Como se disse, o sinistrado, que em sede de tentativa de conciliação não os aceitou, veio posteriormente aceitar, quer a IPP, quer aqueles períodos de IT.
Em sede de exame por junta médica da especialidade de psiquiatria foi entendido de forma unânime que o sinistrado se encontra, por sequelas daquela especialidade em situação de incapacidade temporária absoluta para o trabalho desde 30/09/2017 a 25/06/2018, padecendo desde então com uma IPP de 13,5%.

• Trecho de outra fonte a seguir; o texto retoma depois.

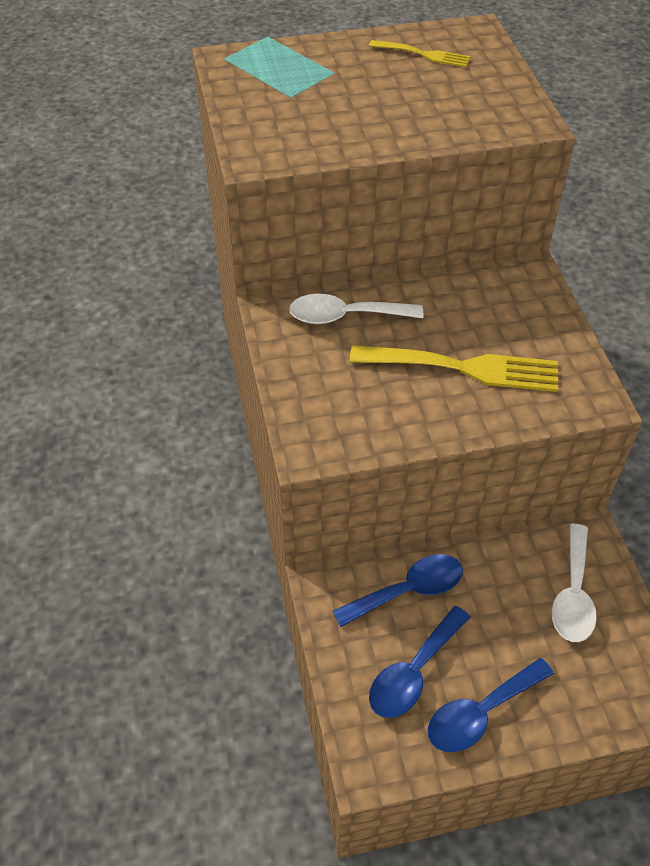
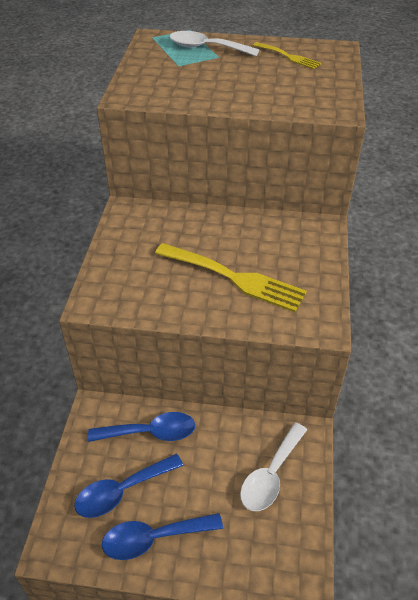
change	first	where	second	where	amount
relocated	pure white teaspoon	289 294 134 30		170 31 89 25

Considerando que daqui resulta que o sinistrado tem duas IPP fixadas com diferentes datas de alta, sendo ainda que o início do período da ITA atribuída pela especialidade de psiquiatria é cerca de uma ano e meio posterior à primeira data da alta, a IPP atribuída por psiquiatria terá de ser considerada como um agravamento, com o que, aliás, as partes acordaram.
Assim, nesta decisão fixar-se-á primeiro a pensão da IPP atribuída.
*
Considerando que o relatório médico do GML não suscita quaisquer dúvidas, decido fixo ao sinistrado a incapacidade permanente parcial em 1,9760% reportando-se a data da alta a 1/04/2016.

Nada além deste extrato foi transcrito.